Document images with source code
****************************************

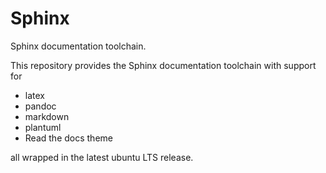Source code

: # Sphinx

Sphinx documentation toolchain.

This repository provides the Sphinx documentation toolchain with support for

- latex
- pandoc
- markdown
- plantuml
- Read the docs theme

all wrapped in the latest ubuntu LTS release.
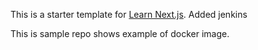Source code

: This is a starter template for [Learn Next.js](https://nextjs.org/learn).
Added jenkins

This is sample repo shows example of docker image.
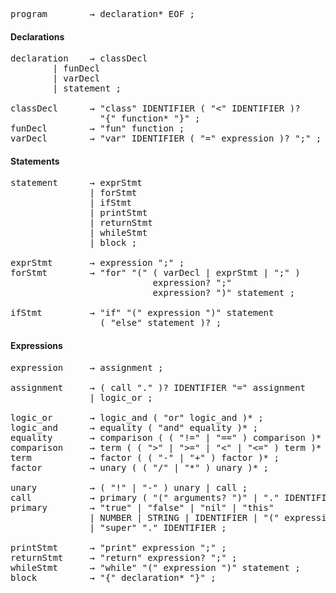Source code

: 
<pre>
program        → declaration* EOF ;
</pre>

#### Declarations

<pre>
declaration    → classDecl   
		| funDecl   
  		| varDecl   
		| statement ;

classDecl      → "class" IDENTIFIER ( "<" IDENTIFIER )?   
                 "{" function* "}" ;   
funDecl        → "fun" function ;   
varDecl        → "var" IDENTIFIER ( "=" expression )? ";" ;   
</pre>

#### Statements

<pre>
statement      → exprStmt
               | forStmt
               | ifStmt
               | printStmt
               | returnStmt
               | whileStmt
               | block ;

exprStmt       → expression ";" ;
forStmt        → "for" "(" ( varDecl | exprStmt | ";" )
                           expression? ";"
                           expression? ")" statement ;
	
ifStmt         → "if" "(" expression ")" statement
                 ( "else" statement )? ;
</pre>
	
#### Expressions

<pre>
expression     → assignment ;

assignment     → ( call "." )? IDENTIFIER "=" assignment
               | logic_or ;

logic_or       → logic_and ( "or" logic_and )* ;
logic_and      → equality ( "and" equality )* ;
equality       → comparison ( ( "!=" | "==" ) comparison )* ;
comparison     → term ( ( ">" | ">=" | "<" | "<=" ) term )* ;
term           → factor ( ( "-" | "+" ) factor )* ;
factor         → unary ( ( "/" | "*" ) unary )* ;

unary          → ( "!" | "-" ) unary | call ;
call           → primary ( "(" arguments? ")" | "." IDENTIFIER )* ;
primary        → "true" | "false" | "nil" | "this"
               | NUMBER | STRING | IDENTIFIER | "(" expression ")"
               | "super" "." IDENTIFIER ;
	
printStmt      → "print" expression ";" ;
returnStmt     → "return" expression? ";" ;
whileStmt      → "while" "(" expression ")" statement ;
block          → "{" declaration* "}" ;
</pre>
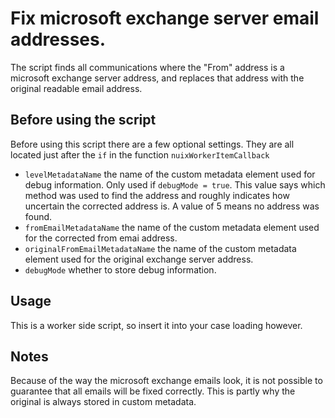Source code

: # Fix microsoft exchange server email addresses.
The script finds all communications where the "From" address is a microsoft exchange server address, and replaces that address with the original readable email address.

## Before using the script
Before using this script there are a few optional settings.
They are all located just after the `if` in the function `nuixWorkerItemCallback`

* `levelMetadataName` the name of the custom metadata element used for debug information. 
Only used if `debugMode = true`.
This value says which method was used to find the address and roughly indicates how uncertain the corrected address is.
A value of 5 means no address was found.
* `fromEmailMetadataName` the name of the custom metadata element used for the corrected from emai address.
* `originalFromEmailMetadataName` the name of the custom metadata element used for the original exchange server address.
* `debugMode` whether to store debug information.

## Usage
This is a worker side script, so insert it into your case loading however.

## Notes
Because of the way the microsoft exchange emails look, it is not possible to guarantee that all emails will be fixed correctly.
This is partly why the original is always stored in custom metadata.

****************************************

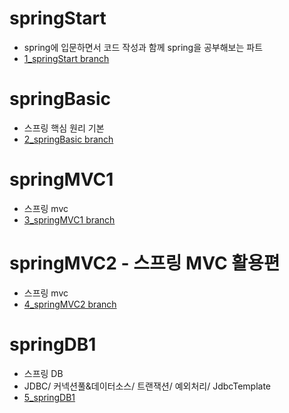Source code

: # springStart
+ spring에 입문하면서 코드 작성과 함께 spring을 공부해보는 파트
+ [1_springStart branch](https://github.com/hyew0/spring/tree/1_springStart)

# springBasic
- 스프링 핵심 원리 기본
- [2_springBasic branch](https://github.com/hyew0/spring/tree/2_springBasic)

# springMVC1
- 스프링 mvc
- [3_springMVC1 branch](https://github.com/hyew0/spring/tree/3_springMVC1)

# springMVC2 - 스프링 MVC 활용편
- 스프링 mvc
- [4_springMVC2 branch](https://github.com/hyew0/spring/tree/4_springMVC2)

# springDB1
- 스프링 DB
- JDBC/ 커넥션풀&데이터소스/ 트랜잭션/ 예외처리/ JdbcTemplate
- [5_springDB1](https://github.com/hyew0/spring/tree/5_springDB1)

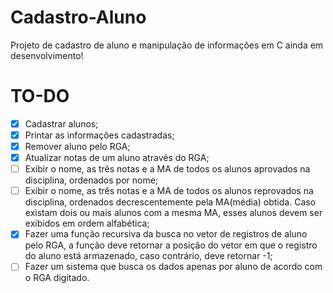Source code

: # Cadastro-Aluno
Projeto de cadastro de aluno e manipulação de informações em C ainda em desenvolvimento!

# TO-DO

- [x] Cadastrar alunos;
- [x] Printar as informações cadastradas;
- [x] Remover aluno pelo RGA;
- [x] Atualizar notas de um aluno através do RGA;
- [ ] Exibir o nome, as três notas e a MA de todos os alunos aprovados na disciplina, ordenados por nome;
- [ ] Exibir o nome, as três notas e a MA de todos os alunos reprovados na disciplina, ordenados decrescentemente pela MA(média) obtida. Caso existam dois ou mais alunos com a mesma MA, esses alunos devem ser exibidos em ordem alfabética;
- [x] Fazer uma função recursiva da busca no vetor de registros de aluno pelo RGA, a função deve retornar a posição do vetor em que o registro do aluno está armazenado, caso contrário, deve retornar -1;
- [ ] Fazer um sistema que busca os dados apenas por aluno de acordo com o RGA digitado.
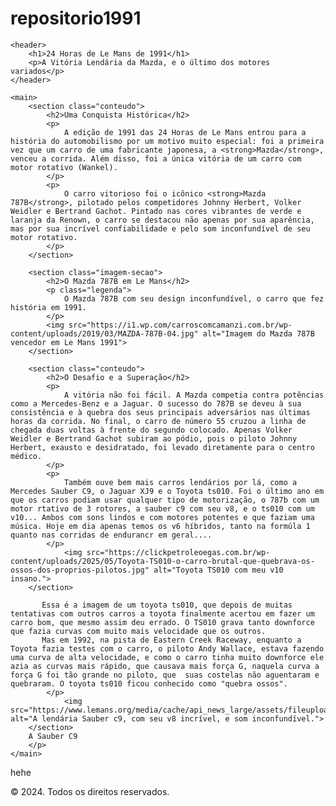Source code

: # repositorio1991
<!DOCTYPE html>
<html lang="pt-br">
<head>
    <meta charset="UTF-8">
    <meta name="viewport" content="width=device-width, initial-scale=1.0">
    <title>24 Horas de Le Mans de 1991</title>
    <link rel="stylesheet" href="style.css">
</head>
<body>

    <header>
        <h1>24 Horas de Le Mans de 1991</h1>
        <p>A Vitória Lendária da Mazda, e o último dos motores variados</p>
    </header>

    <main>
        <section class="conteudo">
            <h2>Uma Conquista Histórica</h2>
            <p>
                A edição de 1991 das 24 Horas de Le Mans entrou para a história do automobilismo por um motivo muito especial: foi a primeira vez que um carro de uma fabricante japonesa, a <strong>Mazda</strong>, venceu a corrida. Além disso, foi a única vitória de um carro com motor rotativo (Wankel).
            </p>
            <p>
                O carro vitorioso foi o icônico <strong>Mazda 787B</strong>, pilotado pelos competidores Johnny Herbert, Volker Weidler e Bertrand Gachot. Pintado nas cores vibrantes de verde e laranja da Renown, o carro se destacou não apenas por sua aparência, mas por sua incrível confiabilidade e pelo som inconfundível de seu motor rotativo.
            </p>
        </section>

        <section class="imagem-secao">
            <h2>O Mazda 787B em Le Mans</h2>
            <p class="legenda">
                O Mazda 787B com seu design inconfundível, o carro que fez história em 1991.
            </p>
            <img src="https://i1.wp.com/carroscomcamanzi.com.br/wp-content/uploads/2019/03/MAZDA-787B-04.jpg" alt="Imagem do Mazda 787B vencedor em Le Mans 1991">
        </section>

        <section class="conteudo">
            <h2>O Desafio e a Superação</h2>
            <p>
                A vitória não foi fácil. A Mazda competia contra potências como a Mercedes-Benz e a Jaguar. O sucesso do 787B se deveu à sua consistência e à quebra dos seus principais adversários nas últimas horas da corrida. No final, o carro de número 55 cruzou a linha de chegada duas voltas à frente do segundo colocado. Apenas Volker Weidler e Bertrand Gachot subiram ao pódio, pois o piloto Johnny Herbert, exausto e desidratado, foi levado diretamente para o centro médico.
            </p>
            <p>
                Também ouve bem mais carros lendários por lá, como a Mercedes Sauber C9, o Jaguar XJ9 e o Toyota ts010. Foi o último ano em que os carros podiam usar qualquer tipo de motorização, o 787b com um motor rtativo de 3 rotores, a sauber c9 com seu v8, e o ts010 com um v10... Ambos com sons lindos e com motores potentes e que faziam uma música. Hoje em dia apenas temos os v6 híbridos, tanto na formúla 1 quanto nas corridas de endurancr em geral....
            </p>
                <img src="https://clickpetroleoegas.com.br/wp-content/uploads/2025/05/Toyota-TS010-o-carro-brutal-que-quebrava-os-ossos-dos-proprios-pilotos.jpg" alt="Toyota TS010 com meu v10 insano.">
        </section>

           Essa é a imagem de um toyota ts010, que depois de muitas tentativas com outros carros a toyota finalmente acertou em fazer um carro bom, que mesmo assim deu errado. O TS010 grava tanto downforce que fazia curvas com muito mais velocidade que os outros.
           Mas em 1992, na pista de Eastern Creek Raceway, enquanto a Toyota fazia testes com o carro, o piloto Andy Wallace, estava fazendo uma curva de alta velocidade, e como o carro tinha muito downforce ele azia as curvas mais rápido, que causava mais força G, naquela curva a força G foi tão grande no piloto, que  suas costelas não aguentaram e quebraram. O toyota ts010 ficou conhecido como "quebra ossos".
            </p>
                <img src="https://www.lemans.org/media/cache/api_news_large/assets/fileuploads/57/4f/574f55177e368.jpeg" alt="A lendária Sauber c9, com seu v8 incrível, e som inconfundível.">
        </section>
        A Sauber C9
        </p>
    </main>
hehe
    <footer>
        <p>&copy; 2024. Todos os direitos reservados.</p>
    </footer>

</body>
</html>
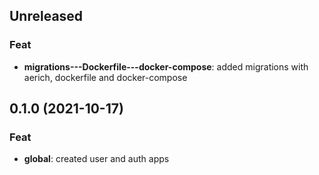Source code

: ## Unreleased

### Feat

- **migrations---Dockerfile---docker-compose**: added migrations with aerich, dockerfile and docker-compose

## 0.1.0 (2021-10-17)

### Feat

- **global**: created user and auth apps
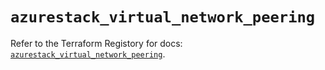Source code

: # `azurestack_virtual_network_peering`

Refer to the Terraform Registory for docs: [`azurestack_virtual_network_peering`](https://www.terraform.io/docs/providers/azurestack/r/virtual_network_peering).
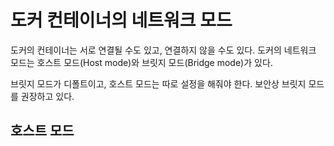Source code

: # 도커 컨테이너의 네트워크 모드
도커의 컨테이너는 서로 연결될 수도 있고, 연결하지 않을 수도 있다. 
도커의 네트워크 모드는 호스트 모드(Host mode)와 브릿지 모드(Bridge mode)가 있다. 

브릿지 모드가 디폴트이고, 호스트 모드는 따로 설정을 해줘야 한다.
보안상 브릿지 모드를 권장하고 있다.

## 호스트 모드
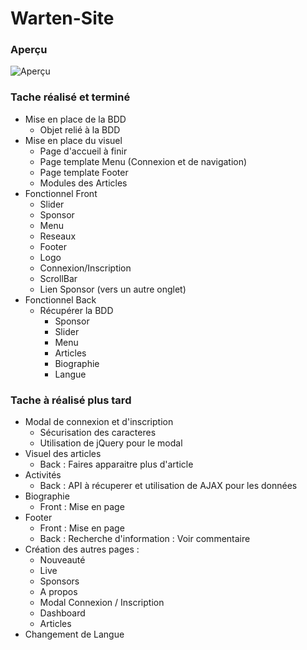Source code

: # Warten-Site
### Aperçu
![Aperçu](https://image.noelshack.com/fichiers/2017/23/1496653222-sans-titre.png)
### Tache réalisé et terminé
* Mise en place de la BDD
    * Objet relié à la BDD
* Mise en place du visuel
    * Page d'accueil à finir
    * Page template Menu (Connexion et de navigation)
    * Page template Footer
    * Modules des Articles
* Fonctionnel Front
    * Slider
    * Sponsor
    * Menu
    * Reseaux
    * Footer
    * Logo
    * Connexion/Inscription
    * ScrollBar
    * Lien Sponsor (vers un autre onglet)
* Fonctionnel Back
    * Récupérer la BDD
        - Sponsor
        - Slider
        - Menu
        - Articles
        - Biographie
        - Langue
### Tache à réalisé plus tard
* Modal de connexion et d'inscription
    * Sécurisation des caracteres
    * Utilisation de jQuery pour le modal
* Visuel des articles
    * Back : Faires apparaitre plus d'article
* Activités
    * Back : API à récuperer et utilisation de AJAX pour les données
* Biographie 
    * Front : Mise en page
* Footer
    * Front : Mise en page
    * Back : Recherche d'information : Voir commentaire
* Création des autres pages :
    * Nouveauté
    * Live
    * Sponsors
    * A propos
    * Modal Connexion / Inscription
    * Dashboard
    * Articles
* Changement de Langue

****************************************

#### [Instruction]
Report every line of the data that contains the string "alunos", copying each one in full.

#### [Answer below]
- [x] Cadastrar alunos;
- [ ] Exibir o nome, as três notas e a MA de todos os alunos aprovados na disciplina, ordenados por nome;
- [ ] Exibir o nome, as três notas e a MA de todos os alunos reprovados na disciplina, ordenados decrescentemente pela MA(média) obtida. Caso existam dois ou mais alunos com a mesma MA, esses alunos devem ser exibidos em ordem alfabética;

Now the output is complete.